With the arrival of Hurricane Matthew, thousands of easterners who are
settled in Havana worry about the future of their relatives. "Every
evening I call my mother and brothers, and I pray that the hurricane
won't carry away their little house. We are from San Pedrito — a
neighborhood in Santiago de Cuba — and we have more trouble than a slave
working under the sun. It's pitiful. As soon as they get up, people
start drinking alcohol and gossiping about the neighbors," says Lucila,
a worker in an agro-market in El Cerro.
The disgust of many people from Havana toward easterners is provoked a
little by the myth and by the rude behavior toward the citizens by the
police, composed mainly by natives of those regions*.

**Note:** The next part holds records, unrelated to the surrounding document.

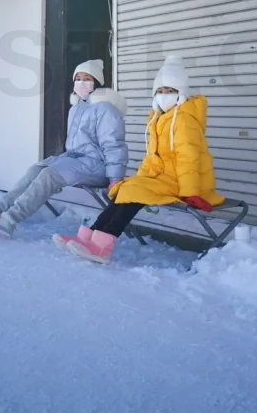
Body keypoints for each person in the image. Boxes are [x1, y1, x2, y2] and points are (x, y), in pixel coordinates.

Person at [53, 56, 223, 264]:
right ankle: (88, 238)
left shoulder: (185, 120)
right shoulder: (159, 118)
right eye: (160, 91)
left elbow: (189, 159)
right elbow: (153, 158)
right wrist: (140, 178)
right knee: (126, 187)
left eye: (170, 91)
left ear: (181, 93)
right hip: (165, 178)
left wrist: (191, 192)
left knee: (133, 192)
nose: (164, 96)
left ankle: (101, 248)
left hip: (185, 183)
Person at [0, 59, 127, 238]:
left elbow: (113, 144)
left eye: (87, 78)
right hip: (76, 161)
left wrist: (115, 177)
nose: (81, 82)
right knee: (36, 169)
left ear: (97, 83)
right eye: (78, 78)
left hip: (97, 166)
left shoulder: (105, 109)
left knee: (50, 175)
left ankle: (9, 221)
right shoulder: (77, 108)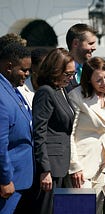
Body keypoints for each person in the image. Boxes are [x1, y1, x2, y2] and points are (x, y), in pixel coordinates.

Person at [68, 57, 105, 214]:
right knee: (81, 210)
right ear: (89, 80)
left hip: (101, 164)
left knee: (98, 209)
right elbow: (70, 134)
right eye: (99, 80)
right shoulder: (76, 96)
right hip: (81, 165)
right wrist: (74, 167)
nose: (104, 83)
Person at [32, 48, 75, 214]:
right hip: (51, 167)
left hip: (62, 164)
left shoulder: (61, 89)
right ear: (56, 71)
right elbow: (39, 132)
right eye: (67, 74)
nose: (71, 78)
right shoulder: (46, 92)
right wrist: (45, 170)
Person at [0, 43, 33, 213]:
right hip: (8, 183)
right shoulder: (1, 94)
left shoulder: (12, 89)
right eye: (24, 70)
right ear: (9, 67)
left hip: (21, 180)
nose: (27, 75)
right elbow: (0, 143)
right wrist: (5, 179)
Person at [65, 23, 97, 92]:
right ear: (76, 43)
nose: (94, 48)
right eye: (90, 44)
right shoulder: (61, 70)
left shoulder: (95, 70)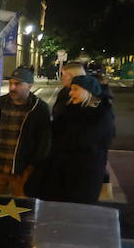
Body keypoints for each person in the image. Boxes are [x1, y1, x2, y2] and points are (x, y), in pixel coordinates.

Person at [34, 74, 114, 204]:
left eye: (75, 89)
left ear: (89, 91)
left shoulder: (101, 115)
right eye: (71, 89)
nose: (71, 93)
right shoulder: (71, 109)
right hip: (62, 173)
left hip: (83, 176)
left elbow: (82, 142)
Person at [0, 65, 51, 196]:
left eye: (18, 84)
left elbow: (44, 141)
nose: (12, 88)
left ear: (29, 86)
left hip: (22, 173)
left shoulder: (39, 109)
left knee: (23, 210)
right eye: (11, 83)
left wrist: (32, 166)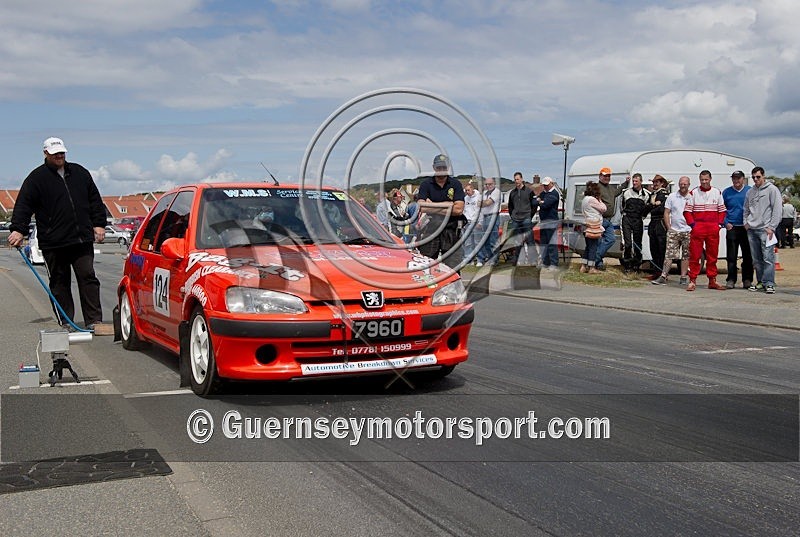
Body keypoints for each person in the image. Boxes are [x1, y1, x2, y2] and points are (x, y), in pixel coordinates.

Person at [8, 137, 108, 329]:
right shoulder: (36, 179)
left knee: (88, 277)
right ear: (46, 154)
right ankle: (66, 321)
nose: (59, 156)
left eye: (62, 152)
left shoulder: (80, 173)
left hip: (81, 239)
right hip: (54, 242)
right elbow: (24, 206)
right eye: (55, 154)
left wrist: (99, 224)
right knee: (60, 282)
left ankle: (94, 320)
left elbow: (95, 200)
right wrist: (18, 230)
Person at [416, 154, 466, 271]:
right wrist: (448, 205)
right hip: (432, 228)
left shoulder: (455, 184)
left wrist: (431, 204)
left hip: (451, 229)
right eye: (439, 168)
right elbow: (421, 207)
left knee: (453, 266)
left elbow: (458, 210)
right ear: (434, 168)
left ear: (448, 167)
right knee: (427, 263)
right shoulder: (426, 184)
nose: (441, 170)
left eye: (444, 167)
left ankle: (454, 288)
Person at [683, 170, 727, 291]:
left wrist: (719, 224)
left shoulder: (717, 192)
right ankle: (692, 280)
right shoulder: (693, 193)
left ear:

"Easterners are known for being informers, bums, and alcoholics. It's
all the same to me if the hurricane goes through Oriente, and if it
does, the orientales can piss off," sneers Octavio, a habanero who kills
time by talking nonsense on street corners.
Carlos, a sociologist, considers that many people have a real problem
with Cubans born in the east. "What bothers habaneros the most is the
terrible treatment by the police – their lack of culture, bad manners
and inferiority complex. Probably they're not pleased that most of the
State officials, headed by Fidel and Raúl, come from the eastern
provinces. There is the false belief that cheap whores and hustlers
arrive by train from the east to create more problems in the capital.
The State, with Decree-Law 217, opened the door to xenophobic feelings
that have always existed below the surface in a segment of the
population born in Havana. I don't think it's a serious problem. But
more attention should be paid to the frankly pejorative attitude towards
easterners," indicates the sociologist.
Like any group of Cubans, Havana is only the first step for the
easterners. The next trip, if they get enough money or are claimed by
their relatives on the other side of the pond, is to land in Miami.
Hispanopost, October 3, 2016.
*Translator's note: Easterners are recruited to be police officers in
Havana with the incentive not only of a steady job but also of the
nearly-impossible-to-obtain permit to live in the capital city.